**TASK LIST**.
1. Can you sum up the passage on Shakespeare's will, death, and burial in two sentences?
2. Would you transcribe the passage on Shakespeare's will, death, and burial, beginning at the words "Some ready money" and stopping after the words "found a family."?

**EXERCISE TEXT**.
--------------------------------

The indefiniteness of the residuary inheritance leaves room for surmise. A curious reference, not, it seems to me, hitherto sufficiently noted, occurs in the Burbage Case of 1635. Cuthbert, Winifred, the widow of Richard, and William his son, recite facts concerning their father James, who was the first builder of playhouses. "And to ourselves we joined those deserving men, Shakspere, Hemings, Condell, Phillips, and others, partners[172] in the profittes of that they call the House; but makeing the leases for twenty-one yeares hath been the destruction of ourselves and others, for they dying at the expiration of three or four yeares of their lease, the subsequent yeeres became dissolved to strangers, as by marrying with their widdowes and the like by their children."
If Shakespeare's "lease" had not then expired, which seems to me implied, it would have been "dissolved to a stranger" in the person of Dr. Hall.
Some ready money would be required for the carrying out of the will. Three hundred pounds left to Judith, and L73 13s. 4d. in smaller bequests, would certainly run up to L400 by the payment of debts and funeral expenses. The eagerness to leave all land to his own children is another proof of Shakespeare's earnest desire to found a family.
Shakespeare did not immediately die after the signing of his will. Probably the devoted care of his wife and daughters and the skill of his son-in-law soothed his dying moments. But one cannot but have a lurking suspicion of maltreatment through the crude medical notions of the time: of bleeding when there should have been feeding; of vile medicines when Nature should have been supported and not undermined by art. At all events, Dr. John Hall had not the happiness and honour to record the name of his illustrious father-in-law in his book of "Cures."[173] This was the one great failure of his life.
The April 23 on which Shakespeare closed his eyes completed his cycle of fifty-two years, according to ordinary reckoning. But strangely enough there is entered on his tombstone "AEtatis 53," and this suggests that he had been born on April 22. No records of his funeral have come down to us, but it must have made a stir in his native place. He was a native of the town, known to all in his youth, and loved by many. Yet, on the other hand, he had offended all the traditions of the borough. He had descended from the safe levels of trade to the vagabond life of a "common player," especially detested in Stratford-on-Avon (see notes); he had made money somehow in the city, and had returned to spend it in his native town, but he had never taken office, and had never been "one of them." And at the end he was to be buried in the Chancel, the select spot for nobles and prelates and "great men." Verily the tongues of the gossips of Stratford would wag on April 25, 1616. The authorship of the doggerel lines on his tomb has been attributed to various people. Probably they were a part of the stock-in-trade of the stone-cutter, that satisfied Shakespeare's widow as expressing a known wish of her "dear departed." Rude as they are, they have fulfilled their end:
"Good Frend, for Jesus' sake forbeare To digg the dust encloased here; Bleste be the man that spares thes stones, And curst be he that moves my bones."

--------------------------------

**SOURCE INFORMATION**.
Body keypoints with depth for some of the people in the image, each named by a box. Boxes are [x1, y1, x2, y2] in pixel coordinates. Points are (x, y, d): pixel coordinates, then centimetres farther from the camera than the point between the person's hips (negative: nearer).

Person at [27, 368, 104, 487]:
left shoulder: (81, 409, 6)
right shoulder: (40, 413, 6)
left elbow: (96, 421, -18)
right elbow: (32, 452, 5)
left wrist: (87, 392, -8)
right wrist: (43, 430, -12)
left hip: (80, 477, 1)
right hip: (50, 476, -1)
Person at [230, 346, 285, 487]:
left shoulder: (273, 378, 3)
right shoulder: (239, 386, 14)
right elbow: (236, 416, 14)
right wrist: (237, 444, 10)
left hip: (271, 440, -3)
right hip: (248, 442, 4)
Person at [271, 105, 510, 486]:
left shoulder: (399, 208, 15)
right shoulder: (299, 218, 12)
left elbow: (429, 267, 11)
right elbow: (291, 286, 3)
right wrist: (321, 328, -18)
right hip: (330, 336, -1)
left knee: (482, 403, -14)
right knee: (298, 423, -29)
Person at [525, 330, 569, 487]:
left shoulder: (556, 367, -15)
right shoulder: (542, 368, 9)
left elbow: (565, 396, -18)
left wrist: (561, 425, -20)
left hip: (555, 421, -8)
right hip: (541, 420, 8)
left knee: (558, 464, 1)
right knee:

--------------------------------

**ANSWERS BY ITEM NUMBER**.
1. A 1635 lawsuit suggests that Shakespeare's playhouse share passed to Dr. Hall, and his will needed ready money while leaving all land to his own children as part of his wish to found a family. After his death on April 23, his burial in the Chancel must have stirred gossip in Stratford, and his tomb bears doggerel lines that may have come from the stone-cutter's stock.

2.
Some ready money would be required for the carrying out of the will. Three hundred pounds left to Judith, and L73 13s. 4d. in smaller bequests, would certainly run up to L400 by the payment of debts and funeral expenses. The eagerness to leave all land to his own children is another proof of Shakespeare's earnest desire to found a family.